Written from the perspective of my first year on the road, this article in the annual Writer’s Yearbook (from Writer’s Digest) captures some of the excitement about new tools that we now take for granted. Not long before, I had been submitting manuscripts in the form of double-spaced sheaves of paper with 8×10 photos and a self-addressed stamped envelope. The writing world was changing.

1985 Writers Yearbook cover

by Steven K. Roberts
1985 Writer’s Yearbook
Photo by Dan Burden

There has always been a sense of freedom inherent in the writing life. Freelancing gives you license to be a generalist, you can deduct all sorts of interesting things on your Schedule C, and—despite that pervasive New York mystique—it really doesn’t matter where you live.

Unfortunately, things don’t always work out that way. I wrote full-time for four years in Columbus, Ohio—and between mortgage payments and the general inertia of daily existence, I was chained as securely to my desk as any 9-to-5 corporate drone. Travel? Right. Maybe when I’m 65.

But all that has changed.

Breaking the Chains

I now live on a solar-power-equipped recumbent bicycle, and am writing this piece beside a Santa Fe swimming pool with a portable computer pattering away on the lounge chair before me. Since September of 1983, I have been, in the traditional view, homeless: I am plying my trade from the back roads and beaches of America. With more than 4,400 miles of an estimated 18,000 having passed under my wheels so far, I can report with considerable satisfaction that the nomadic writing life is viable.

However, freelancing involves much more than just putting words on paper. What about extensive business correspondence, filing, research, portfolio maintenance, telephone work, invoicing, and tape transcription—not to mention all the additional problems associated with large book projects? How can I manage this from a bicycle without dragging a trailer-borne office, replete with secretary, along with me?

The key lies in a computer technology that is finally delivering some of those long-promised liberating effects that we’ve been reading about for years. I write where—and when—I like, with no appreciable delays in communication with publishers.

Articles and book chapters begin their lives in a Hewlett-Packard 110 Portable computer, which can be powered from house current, its own batteries, or my bike’s 12-volt solar-energy system. From the next available telephone, the text is then transmitted into a file-storage area on the CompuServe network, where it rests until my assistant signs on to download it into yet another computer in Columbus. At this point, it is edited and printed conventionally, then sent to the publisher (although we often communicate electronically at this stage as well). Mail, money and other matters are handled through the Ohio office.

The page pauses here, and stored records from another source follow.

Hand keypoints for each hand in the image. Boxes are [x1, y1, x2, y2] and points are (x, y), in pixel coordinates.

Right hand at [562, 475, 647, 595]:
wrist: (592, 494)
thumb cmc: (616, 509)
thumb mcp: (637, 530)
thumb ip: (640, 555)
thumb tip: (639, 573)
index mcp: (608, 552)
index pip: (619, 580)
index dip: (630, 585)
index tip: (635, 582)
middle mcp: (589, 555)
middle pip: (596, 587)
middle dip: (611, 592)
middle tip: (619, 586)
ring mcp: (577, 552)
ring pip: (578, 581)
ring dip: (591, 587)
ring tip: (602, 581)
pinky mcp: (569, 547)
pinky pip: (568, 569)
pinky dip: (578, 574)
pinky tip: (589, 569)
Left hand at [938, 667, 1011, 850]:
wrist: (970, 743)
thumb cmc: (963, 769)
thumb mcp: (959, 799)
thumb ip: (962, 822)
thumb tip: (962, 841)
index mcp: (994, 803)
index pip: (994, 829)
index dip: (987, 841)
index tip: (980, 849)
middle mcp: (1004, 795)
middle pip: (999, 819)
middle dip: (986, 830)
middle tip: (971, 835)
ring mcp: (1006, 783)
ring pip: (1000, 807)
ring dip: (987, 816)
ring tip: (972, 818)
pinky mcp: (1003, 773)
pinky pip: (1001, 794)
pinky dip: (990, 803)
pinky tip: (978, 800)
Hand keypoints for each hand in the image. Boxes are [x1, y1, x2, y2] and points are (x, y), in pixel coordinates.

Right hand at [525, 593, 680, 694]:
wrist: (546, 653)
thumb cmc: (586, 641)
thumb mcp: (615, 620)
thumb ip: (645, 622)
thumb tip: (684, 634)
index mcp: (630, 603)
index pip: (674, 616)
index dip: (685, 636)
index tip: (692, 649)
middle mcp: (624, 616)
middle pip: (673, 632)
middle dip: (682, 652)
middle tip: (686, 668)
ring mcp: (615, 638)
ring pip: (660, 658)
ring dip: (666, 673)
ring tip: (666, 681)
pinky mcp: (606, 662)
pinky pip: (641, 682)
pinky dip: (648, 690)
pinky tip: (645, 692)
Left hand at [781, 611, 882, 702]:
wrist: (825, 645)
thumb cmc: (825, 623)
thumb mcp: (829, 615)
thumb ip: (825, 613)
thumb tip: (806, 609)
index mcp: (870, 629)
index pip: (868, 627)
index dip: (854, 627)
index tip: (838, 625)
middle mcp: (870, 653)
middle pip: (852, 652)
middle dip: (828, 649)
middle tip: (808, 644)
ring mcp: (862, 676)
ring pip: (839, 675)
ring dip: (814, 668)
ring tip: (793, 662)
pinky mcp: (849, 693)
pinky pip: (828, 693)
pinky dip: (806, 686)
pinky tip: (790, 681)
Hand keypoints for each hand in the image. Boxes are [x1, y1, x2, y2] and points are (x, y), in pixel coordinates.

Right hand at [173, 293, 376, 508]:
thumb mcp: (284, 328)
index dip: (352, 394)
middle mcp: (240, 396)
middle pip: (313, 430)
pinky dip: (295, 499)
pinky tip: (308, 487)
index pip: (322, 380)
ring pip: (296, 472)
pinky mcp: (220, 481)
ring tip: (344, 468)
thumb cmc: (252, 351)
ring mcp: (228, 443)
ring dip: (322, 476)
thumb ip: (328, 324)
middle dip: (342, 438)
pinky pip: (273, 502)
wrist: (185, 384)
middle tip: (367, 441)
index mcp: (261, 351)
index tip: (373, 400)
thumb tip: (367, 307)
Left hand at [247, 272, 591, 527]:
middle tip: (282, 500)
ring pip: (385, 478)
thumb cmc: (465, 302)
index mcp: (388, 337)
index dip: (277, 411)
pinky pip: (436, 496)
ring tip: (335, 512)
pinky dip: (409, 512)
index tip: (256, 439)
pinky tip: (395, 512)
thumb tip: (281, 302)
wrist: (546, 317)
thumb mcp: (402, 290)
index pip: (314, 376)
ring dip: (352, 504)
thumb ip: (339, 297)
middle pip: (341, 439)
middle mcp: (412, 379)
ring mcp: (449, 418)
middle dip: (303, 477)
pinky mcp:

Since the only constraint placed on my movement is an occasional visit to a telephone, I can wander at will. This has had a profoundly liberating effect. Living on a high-tech bicycle yields endless story material, and the journey has become self-sustaining— in sharp contrast to the kind of travel that depends on a dwindling savings account. Tales that have emerged from the journey include an encounter with prison inmates in the Maryland woods; a sailing trip from Key West to Clearwater, Florida; an evening with the National Weather Service in Slidell, Louisiana; a waterbug-hunting trip in Pecos, New Mexico; and “people stories” of all descriptions.

Life has become high adventure, with daily cultural readjustments the norm. I have also moved into a rather interesting role: agent of future shock. One Midwest farmer, observing me typing cross-legged on the pavement beneath his town’s only pay phone, peered at the bike, spat tobacco juice, and asked in all seriousness if I was with NASA.

One of the most encouraging lessons of my “Computing Across America” venture is that the writing life can in fact be as unfettered as it sounds. Early word processors may have provided us with powerful text-manipulating tools, but they were even bulkier than the old-fashioned typewriters they replaced. The new breed of portables, aided by the robust communications, research, and file-storage resources available through information networks, can dramatically change the way writers do business.

Steven K. Roberts is a freelance writer based in Columbus, Ohio. But you’ll never find him at home. He pedals his best writing—like Computing Across America (available from Doubleday in the fall)—out on the road.